Progressives, in their view, have created complex and ungovernable public systems by “doubling down on centralization and technocracy.” But “some on the right seek to break with the past in a very different manner, repudiating 80 years of institutional development and reinventing America as a nation that rejects the substantive role for regulation or a social safety net. Though they are often labeled as ‘conservatives,’ their ambitions, and especially their rhetoric, emphasize the need for a sharp break with many features of our current governing institutions.” The alternative is a practical conservatism, which displays a “deep interest and knowledge of our starting place and the plausible means of making improvements.”

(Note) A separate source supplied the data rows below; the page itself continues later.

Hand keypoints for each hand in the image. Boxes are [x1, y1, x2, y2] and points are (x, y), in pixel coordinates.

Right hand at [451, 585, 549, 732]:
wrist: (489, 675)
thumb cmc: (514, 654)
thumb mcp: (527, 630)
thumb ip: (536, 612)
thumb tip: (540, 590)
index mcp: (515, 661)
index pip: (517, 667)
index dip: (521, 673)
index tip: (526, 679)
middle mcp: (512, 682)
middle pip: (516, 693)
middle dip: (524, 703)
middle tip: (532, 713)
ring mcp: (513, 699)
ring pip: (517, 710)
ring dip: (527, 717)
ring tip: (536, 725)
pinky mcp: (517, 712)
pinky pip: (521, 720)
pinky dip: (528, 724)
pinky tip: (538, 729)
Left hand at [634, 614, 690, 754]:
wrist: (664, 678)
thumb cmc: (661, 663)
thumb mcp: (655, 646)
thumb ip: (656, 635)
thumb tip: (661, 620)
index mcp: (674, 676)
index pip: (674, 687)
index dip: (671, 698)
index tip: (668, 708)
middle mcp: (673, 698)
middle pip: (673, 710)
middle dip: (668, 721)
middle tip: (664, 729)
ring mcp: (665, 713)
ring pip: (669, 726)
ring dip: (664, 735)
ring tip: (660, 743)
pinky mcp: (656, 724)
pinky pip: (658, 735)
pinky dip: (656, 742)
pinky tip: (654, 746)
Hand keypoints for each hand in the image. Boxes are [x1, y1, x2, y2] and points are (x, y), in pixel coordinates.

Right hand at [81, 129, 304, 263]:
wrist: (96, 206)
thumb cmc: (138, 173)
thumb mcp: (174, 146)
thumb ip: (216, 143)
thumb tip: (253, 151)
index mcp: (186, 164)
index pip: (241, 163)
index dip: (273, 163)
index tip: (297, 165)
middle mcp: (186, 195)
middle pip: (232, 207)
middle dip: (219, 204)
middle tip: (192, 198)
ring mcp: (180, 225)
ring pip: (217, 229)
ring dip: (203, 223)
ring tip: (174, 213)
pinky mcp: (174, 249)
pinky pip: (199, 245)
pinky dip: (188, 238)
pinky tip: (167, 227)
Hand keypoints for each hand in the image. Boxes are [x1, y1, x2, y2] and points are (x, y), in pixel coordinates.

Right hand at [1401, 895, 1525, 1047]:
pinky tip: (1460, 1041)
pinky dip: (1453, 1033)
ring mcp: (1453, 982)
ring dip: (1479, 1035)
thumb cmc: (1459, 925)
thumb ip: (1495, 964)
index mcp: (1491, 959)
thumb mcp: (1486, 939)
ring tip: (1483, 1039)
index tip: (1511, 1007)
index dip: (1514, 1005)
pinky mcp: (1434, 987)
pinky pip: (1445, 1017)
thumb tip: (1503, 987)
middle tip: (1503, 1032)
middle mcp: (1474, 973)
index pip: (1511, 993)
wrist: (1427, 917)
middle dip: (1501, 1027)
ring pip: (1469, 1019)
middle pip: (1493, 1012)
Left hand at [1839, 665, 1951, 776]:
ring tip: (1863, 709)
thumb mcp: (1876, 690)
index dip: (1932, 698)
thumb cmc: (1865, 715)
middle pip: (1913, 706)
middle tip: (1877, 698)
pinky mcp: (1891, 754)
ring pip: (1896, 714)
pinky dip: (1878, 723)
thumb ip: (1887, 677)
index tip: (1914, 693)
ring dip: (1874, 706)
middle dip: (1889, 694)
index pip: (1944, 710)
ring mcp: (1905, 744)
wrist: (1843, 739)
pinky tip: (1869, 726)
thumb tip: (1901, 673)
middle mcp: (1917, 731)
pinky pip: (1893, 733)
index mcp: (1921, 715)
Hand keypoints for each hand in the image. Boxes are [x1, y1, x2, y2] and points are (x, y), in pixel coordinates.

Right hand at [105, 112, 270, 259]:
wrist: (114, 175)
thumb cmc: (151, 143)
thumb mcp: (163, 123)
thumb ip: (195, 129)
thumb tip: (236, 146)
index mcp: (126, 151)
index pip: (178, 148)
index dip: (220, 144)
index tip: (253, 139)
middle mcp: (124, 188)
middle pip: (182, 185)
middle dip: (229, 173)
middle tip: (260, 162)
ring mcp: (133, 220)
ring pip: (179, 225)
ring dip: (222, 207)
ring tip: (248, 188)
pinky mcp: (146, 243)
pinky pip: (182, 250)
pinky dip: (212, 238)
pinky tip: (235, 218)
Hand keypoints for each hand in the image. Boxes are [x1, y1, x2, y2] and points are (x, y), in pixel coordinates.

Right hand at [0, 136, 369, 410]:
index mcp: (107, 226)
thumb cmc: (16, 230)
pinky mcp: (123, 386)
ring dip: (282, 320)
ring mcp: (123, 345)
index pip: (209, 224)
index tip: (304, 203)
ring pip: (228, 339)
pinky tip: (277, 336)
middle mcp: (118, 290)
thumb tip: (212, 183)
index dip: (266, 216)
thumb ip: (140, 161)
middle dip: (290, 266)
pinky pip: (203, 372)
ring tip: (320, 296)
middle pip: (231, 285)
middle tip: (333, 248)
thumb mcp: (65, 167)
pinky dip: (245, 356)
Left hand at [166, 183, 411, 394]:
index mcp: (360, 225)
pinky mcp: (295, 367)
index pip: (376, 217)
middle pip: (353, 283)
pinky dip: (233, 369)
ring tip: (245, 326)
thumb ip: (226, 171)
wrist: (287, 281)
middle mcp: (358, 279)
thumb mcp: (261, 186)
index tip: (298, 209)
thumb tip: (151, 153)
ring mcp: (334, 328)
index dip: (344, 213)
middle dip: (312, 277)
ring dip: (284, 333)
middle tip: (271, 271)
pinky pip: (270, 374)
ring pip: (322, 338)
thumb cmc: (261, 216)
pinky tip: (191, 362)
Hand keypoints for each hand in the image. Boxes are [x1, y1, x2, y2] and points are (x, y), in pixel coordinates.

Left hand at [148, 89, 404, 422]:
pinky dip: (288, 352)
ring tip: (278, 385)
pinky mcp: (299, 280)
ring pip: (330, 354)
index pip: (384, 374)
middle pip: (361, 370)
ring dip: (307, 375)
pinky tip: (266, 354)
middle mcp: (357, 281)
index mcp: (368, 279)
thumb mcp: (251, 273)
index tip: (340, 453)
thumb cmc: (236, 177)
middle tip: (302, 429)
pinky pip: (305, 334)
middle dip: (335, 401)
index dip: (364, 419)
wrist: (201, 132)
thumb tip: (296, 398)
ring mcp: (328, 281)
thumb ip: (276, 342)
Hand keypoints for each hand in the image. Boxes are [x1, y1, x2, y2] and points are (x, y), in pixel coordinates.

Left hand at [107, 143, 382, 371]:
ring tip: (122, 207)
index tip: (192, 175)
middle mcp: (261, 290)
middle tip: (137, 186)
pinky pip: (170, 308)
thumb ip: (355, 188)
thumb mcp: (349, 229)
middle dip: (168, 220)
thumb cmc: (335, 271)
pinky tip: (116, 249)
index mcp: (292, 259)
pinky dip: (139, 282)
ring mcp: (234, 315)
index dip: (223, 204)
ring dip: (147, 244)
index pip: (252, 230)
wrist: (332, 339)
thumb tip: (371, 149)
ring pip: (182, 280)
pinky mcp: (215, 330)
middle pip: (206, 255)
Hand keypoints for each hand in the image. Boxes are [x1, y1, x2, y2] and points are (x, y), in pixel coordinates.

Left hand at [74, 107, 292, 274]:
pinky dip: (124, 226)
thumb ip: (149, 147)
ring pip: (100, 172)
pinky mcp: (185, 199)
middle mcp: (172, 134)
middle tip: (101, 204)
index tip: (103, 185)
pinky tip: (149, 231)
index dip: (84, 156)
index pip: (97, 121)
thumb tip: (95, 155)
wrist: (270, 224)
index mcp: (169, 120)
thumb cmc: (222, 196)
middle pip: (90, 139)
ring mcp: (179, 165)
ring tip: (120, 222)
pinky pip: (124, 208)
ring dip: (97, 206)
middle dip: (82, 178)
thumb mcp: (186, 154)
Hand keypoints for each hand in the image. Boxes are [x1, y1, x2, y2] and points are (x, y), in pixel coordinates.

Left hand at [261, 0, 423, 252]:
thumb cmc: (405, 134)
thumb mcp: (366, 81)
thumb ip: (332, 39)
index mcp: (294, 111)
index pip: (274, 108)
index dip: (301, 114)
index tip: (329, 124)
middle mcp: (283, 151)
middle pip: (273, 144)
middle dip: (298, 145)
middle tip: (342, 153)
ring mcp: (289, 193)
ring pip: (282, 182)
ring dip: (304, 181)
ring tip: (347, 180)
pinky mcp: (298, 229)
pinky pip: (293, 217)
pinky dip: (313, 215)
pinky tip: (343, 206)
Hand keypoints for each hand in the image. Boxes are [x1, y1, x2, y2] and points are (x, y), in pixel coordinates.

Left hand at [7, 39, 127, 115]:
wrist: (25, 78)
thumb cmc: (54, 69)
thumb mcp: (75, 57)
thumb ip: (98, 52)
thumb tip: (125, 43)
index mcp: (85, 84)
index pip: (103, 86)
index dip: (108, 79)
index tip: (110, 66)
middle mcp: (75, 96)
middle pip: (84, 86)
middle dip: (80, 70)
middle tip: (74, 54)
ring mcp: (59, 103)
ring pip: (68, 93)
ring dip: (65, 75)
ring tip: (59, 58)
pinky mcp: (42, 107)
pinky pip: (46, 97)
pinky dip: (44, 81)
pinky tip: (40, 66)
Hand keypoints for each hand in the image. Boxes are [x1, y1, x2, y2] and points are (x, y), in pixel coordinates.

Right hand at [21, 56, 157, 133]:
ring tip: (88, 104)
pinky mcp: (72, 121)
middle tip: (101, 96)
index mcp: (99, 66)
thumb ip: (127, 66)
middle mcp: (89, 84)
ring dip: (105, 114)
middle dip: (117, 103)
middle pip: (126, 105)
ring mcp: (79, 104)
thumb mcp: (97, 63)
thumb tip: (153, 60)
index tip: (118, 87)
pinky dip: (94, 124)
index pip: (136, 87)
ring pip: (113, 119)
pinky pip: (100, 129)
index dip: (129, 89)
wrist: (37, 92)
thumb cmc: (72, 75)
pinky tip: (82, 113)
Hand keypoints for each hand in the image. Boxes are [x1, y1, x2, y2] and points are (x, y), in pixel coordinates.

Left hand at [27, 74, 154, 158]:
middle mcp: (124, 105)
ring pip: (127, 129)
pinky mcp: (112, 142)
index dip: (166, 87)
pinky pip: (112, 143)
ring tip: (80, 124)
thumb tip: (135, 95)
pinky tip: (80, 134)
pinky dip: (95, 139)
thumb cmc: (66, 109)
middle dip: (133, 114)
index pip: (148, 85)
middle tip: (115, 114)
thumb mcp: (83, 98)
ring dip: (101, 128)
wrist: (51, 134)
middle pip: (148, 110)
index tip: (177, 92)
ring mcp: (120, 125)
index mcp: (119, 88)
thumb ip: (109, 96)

Because Obama’s progressivism is exhausted and increasingly discredited, Americans will give the GOP another look.
They will be either impressed or frightened by what they see. A party that is genuinely excited about conservative anti-poverty proposals, the child tax credit and other reforms rather than impeachment and the abolition of modern government might even be judged worthy of the presidency again.
The most urgent requirement for conservative success is the recovery of a conservative temperament.